私がすぐに思いつくのは「菊の花」。食べるではなくて飲むになりますが、桜の花(桜茶)。そういえば「無花果」は花を食べていることになるんでしたっけ? ちなみに、「野菜として一番食べられている『花』」は、ブロッコリー・カリフラワー・芽キャベツだそうです。しかし、あれで花束を作りたいかな?(クイズのネタとしては面白そうですが)
【ただいま読書中】『食用花の歴史』コンスタンス・L・カーカー/メアリー・ニューマン 著、 佐々木紀子 訳、 原書房、2019年、2200円(税別)

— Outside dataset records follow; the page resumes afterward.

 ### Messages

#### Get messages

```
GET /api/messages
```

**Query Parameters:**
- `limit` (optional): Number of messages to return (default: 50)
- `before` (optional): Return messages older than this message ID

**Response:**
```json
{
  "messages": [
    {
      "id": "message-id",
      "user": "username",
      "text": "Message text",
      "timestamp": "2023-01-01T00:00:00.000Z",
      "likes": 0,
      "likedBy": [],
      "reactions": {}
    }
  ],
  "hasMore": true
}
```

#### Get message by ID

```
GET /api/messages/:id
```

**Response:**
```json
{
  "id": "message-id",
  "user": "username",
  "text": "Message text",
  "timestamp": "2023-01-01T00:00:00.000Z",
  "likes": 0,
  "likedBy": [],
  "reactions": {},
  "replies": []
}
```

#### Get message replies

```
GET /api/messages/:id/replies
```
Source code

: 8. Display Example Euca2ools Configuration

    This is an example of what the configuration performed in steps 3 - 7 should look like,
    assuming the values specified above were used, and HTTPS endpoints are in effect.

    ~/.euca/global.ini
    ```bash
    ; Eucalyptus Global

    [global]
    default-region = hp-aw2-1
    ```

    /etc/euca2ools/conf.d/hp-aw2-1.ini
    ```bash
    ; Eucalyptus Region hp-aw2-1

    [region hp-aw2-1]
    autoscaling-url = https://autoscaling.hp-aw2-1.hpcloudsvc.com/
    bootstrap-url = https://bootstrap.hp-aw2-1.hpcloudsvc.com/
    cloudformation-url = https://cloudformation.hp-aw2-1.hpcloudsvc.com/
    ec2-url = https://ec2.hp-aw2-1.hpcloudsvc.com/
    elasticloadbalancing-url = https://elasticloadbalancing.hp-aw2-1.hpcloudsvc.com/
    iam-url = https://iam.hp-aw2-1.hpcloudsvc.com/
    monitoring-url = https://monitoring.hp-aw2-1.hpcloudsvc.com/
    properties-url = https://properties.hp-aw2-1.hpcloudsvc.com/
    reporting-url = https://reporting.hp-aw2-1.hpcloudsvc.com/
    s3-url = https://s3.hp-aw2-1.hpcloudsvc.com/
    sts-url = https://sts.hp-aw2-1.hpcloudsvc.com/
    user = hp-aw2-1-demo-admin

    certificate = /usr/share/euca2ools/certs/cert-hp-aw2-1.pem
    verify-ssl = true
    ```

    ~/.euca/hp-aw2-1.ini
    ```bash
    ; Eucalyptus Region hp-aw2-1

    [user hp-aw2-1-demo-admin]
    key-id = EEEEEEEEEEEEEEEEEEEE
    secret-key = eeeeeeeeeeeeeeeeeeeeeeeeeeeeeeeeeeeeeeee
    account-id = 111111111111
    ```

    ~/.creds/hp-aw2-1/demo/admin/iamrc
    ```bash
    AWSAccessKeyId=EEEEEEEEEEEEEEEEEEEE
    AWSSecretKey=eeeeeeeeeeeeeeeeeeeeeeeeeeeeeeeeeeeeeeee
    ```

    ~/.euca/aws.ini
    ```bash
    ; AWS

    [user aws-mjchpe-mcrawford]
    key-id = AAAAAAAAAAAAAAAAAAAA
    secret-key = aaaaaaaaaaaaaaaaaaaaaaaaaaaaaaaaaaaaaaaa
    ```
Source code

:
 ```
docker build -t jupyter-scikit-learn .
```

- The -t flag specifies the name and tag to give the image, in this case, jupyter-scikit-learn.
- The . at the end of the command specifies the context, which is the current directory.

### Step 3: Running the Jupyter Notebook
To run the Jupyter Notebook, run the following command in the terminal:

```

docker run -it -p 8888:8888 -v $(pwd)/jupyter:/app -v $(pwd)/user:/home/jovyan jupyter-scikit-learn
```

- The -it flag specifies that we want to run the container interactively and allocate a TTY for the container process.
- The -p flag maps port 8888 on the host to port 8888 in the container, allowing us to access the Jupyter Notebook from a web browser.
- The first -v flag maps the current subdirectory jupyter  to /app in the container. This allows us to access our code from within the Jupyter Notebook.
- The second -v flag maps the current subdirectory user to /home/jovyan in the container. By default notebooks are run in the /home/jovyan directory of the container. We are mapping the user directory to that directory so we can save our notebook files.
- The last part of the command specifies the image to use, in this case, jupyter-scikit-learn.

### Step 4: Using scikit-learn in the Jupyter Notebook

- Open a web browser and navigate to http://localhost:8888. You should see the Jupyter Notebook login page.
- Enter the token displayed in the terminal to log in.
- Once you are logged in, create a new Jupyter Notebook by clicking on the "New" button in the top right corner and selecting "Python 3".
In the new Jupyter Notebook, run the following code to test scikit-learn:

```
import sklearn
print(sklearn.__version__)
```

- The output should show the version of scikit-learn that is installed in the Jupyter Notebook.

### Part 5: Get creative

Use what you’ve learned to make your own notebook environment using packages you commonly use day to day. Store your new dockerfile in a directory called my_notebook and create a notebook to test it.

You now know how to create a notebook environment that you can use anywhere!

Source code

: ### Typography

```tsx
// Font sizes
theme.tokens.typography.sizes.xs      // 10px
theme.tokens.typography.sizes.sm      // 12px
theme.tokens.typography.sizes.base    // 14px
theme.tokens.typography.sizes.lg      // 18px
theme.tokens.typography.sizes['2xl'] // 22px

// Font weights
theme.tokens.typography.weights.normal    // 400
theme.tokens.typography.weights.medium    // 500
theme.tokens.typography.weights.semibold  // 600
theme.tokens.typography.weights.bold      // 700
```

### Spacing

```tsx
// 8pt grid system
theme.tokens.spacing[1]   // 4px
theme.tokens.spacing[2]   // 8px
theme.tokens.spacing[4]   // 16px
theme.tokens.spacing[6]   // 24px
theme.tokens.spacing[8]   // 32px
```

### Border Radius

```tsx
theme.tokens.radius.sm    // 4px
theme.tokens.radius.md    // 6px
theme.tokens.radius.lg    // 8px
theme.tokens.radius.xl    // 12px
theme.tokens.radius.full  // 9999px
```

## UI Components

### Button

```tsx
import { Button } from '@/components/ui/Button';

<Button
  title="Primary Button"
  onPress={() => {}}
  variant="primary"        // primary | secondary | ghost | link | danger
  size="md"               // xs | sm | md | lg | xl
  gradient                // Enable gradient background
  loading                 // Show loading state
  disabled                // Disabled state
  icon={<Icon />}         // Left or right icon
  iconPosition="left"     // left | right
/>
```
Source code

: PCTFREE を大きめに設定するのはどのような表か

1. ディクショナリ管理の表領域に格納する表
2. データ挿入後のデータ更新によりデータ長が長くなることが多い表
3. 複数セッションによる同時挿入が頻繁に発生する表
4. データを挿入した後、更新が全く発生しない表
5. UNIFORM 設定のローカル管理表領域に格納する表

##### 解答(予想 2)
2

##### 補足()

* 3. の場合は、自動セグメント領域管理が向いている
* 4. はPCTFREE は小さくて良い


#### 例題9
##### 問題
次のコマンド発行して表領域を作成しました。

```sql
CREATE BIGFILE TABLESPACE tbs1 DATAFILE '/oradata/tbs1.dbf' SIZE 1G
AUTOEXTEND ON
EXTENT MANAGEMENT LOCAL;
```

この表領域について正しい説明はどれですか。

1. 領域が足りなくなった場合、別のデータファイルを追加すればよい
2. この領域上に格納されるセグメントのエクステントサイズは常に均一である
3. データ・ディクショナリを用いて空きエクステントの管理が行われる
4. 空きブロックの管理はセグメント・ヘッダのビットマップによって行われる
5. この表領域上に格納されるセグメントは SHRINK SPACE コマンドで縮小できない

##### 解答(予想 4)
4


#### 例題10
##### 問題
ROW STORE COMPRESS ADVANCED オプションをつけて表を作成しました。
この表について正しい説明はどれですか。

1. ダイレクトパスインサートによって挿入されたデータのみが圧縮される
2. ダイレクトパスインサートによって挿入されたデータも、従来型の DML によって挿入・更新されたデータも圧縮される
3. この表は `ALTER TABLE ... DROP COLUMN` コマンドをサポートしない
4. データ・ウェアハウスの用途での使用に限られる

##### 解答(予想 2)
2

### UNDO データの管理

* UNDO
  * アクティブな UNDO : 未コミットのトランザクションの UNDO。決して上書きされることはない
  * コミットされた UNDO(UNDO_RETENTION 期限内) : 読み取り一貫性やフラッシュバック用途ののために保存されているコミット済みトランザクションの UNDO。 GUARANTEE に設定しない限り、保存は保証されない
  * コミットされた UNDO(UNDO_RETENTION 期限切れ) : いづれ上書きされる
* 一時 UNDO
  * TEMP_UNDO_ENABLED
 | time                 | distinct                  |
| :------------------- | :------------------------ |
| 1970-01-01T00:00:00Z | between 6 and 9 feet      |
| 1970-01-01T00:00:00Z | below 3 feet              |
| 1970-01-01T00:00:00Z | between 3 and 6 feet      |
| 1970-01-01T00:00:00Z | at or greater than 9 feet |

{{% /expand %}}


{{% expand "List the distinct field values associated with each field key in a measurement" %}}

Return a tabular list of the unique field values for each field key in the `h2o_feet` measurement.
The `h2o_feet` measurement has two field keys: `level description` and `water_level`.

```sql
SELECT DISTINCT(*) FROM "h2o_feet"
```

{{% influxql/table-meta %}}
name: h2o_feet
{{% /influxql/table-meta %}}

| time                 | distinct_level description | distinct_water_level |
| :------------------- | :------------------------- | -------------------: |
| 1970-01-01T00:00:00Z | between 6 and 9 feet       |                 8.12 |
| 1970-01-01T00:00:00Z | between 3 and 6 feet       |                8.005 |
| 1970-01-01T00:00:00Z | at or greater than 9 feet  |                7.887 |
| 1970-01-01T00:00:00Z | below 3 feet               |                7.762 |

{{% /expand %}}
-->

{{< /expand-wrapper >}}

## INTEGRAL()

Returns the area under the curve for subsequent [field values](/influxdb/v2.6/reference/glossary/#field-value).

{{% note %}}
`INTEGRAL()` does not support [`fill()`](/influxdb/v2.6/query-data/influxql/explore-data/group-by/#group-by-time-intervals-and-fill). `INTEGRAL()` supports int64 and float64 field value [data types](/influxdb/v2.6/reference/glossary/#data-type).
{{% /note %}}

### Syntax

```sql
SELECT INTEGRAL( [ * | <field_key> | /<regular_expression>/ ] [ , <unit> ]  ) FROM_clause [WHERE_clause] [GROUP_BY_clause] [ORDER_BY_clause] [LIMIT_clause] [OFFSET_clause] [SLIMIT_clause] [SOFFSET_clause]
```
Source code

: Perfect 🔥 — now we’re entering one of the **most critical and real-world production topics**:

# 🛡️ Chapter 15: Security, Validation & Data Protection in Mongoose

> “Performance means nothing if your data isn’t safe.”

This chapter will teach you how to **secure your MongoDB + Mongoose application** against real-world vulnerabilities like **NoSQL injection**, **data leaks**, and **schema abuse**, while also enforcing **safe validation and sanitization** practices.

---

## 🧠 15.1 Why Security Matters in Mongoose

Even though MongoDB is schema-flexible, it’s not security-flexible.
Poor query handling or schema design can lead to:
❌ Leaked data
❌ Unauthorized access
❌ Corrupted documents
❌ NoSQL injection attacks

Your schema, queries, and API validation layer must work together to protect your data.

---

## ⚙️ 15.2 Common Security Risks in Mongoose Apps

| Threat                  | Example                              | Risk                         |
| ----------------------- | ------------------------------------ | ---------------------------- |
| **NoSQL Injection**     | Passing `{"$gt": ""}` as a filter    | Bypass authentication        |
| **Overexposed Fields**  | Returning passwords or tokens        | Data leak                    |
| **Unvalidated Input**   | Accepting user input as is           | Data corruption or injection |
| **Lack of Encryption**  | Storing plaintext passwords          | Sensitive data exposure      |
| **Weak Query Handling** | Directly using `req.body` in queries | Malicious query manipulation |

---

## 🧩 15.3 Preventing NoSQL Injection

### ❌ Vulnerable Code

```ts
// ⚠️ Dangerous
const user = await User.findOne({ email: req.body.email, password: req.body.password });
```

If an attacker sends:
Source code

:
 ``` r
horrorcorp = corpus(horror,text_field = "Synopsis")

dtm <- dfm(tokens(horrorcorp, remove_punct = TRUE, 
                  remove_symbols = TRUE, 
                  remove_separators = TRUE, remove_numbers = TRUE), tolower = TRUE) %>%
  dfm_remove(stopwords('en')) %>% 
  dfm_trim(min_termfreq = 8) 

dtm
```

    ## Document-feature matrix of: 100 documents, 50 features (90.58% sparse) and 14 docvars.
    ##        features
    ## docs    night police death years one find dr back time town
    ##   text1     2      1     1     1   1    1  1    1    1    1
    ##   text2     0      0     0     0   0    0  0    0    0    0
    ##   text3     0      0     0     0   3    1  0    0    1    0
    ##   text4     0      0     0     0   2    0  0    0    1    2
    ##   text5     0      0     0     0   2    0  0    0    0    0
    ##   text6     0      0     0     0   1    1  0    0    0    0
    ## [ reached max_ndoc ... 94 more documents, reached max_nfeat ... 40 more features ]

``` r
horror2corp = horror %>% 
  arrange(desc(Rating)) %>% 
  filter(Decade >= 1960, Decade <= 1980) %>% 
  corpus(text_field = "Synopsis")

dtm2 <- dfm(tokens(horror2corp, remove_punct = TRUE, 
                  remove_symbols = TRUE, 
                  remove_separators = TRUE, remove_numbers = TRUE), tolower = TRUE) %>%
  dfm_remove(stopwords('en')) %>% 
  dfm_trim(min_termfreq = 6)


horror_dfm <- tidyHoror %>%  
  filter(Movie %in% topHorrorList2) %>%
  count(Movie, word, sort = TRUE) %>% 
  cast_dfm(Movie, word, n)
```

人類は古くから花を食べていました。旧訳聖書にはタンポポやサフランが登場します。古代エジプト「エーベルス・パピルス」にもサフランやハスの花が薬や食材として登場します。古代ギリシアや古代ローマではもっと様々な花を食べました。「カエルの脚のフライ」では付け合わせはフェンネルの花です。古代中国では、食用花として甘草や菊、ハスがあり、薔薇酒も古代から現代まで人気があります。北ベトナムのスン・ジン族は数百年前から地域の花などで染めた米料理「ソイ・バイ・マウ(七色のおこわ)」を食べています。古代インドでは「アーユル・ヴェーダ」の治療の一部として食用花が扱われています。アメリカ先住民は花の香りを愛し、食べてもいました。
中世ヨーロッパの修道院には薬草園がありましたが、そこでは「花」も薬草やスパイスなどとして育てられていました。15世紀のイングランドでは、ハーブや花を入れたミックスサラダが日常的に食べられていました。唐・モンゴル帝国・ムガール帝国のレシピにも食用花があります。
ヴィクトリア朝のイギリスでは「花柄」が人気でした。布地や食器、食卓の飾り、花言葉、そして花で飾ったペストリーやサラダ、砂糖漬けの花。「美」というものを重視した時代のようです。
20世紀〜21世紀には、「自然食」のシンボルとして食用花は扱われることがありました。そして分子ガストロノミーでも花は重要な要素となっているそうです。
バブルの頃だったかな、日本でも「食用花」がちょっとしたブームになって、花びらをまぶしたサラダなんてものが供されたりしていました。私もちょっと食べたことがありますが、そこまで美味いとは思いませんでしたっけ。ただ、戦争中のオランダで飢餓のためにチューリップの球根まで食べた人がいることを思うと、文句を言ってはいけないのでしょうね。